§ Data supplied:
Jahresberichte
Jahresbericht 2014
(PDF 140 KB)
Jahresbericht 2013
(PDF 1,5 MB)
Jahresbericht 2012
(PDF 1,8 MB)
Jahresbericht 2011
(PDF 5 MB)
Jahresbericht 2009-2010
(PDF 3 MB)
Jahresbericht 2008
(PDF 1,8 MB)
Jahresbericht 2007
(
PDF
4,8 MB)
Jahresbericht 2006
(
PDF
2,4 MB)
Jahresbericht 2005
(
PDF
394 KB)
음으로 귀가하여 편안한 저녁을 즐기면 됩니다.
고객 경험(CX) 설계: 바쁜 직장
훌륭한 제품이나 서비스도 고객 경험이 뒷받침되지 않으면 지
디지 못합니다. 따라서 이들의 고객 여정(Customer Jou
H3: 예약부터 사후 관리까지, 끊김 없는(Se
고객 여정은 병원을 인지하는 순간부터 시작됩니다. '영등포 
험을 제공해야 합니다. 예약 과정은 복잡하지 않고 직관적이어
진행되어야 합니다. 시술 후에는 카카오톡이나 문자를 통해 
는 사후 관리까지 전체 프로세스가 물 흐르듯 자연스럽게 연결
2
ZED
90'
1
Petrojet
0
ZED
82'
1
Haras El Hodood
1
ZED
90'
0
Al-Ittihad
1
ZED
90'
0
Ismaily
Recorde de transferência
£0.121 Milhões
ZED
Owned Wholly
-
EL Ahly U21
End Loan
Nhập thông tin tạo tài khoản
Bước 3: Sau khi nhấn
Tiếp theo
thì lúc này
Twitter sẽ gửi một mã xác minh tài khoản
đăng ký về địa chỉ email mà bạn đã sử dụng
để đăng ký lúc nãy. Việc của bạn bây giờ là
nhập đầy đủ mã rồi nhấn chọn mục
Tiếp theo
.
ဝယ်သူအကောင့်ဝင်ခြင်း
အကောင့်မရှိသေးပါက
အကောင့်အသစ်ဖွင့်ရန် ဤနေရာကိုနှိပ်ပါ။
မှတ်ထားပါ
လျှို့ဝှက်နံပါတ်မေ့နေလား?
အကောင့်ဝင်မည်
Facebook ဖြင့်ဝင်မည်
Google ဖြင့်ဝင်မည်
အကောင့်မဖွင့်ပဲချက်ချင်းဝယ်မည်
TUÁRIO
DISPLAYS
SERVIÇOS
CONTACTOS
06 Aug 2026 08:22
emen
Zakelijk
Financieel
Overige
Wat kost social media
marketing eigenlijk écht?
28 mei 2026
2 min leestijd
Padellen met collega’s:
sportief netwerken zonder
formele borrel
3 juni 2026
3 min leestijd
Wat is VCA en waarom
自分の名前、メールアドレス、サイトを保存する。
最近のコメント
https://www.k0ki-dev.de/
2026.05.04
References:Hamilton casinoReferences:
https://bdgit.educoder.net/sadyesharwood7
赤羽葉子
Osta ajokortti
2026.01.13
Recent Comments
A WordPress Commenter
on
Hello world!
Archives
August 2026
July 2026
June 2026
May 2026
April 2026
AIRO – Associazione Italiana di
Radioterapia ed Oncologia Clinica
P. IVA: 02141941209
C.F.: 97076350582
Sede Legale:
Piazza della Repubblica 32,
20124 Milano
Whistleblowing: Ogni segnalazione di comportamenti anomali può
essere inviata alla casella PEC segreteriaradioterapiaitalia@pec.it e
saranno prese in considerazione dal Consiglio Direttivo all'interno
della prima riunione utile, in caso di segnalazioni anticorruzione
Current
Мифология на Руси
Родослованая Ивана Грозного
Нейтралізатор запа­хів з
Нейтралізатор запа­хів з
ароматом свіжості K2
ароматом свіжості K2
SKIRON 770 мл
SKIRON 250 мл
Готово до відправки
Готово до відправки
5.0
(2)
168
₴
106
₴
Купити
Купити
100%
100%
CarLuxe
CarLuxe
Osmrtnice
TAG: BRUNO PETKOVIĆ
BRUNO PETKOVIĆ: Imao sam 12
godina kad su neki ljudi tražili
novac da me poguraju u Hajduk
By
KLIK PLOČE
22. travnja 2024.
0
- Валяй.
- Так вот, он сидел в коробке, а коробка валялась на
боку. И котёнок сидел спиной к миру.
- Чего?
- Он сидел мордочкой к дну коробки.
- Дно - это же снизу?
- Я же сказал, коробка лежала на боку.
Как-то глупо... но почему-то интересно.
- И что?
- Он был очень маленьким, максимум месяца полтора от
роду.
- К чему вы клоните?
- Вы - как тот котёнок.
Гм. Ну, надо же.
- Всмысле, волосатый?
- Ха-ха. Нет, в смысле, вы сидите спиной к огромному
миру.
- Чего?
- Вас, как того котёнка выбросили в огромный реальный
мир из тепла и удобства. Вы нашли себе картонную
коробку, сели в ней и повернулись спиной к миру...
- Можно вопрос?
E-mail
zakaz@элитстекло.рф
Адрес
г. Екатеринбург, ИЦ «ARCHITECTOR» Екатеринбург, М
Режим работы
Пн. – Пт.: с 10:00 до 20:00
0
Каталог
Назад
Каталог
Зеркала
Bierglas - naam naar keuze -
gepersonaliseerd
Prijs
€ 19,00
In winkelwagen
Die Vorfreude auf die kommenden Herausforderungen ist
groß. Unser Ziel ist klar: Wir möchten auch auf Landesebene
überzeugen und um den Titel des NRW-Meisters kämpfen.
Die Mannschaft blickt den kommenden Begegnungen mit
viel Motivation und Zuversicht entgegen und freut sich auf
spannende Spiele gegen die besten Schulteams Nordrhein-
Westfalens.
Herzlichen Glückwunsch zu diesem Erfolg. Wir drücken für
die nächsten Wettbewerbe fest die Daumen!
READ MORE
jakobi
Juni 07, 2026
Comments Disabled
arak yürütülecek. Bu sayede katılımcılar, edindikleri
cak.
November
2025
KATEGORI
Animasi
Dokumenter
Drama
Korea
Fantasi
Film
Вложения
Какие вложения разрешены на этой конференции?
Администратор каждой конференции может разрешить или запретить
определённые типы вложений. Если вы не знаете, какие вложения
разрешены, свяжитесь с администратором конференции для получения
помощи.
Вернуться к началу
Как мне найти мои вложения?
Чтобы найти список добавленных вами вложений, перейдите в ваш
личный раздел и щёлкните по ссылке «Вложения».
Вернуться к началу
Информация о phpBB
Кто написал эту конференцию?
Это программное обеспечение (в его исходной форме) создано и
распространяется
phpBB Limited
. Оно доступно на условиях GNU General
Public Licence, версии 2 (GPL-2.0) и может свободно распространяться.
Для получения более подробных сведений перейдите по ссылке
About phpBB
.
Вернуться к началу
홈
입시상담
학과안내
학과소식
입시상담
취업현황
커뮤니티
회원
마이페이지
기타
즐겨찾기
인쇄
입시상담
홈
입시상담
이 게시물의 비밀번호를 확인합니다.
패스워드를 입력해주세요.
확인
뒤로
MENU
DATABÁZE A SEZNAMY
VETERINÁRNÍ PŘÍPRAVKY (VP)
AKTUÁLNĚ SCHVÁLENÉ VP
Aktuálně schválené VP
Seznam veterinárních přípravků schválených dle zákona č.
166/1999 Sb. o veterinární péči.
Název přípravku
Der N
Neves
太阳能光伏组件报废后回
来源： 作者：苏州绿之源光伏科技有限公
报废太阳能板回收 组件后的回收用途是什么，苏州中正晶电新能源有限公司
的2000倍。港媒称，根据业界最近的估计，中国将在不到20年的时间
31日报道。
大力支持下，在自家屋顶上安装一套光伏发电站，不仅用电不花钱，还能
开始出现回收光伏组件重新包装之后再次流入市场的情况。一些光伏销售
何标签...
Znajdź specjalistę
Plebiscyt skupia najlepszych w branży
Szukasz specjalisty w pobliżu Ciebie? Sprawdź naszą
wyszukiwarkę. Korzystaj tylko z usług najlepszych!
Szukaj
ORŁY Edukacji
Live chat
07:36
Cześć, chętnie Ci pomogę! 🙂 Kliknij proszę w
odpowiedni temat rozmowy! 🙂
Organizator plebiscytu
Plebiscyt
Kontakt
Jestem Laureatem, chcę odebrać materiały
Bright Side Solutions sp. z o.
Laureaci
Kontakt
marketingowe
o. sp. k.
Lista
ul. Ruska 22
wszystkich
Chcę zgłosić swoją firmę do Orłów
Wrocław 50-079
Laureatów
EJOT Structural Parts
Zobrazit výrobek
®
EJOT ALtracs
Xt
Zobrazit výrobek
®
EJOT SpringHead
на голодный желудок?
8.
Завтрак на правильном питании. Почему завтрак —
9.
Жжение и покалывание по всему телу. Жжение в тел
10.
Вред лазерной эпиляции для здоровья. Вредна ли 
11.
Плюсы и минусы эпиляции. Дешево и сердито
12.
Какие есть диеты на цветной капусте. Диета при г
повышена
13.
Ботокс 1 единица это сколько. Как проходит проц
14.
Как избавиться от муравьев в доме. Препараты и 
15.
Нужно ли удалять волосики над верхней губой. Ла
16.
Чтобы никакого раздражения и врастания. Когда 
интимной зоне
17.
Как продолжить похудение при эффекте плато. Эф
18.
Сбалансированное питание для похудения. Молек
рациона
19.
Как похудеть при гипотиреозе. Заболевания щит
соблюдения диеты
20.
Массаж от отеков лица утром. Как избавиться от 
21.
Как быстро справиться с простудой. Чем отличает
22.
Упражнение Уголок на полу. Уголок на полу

§ Exercise aim: Within the listing above, the range opens at the line with "Пн. – Пт.: с 10:00 до 20:00" and closes at the line with "Westfalens.". Reproduce exactly the lines of that range, including both ends.

§ Solution below:
Пн. – Пт.: с 10:00 до 20:00
0
Каталог
Назад
Каталог
Зеркала
Bierglas - naam naar keuze -
gepersonaliseerd
Prijs
€ 19,00
In winkelwagen
Die Vorfreude auf die kommenden Herausforderungen ist
groß. Unser Ziel ist klar: Wir möchten auch auf Landesebene
überzeugen und um den Titel des NRW-Meisters kämpfen.
Die Mannschaft blickt den kommenden Begegnungen mit
viel Motivation und Zuversicht entgegen und freut sich auf
spannende Spiele gegen die besten Schulteams Nordrhein-
Westfalens.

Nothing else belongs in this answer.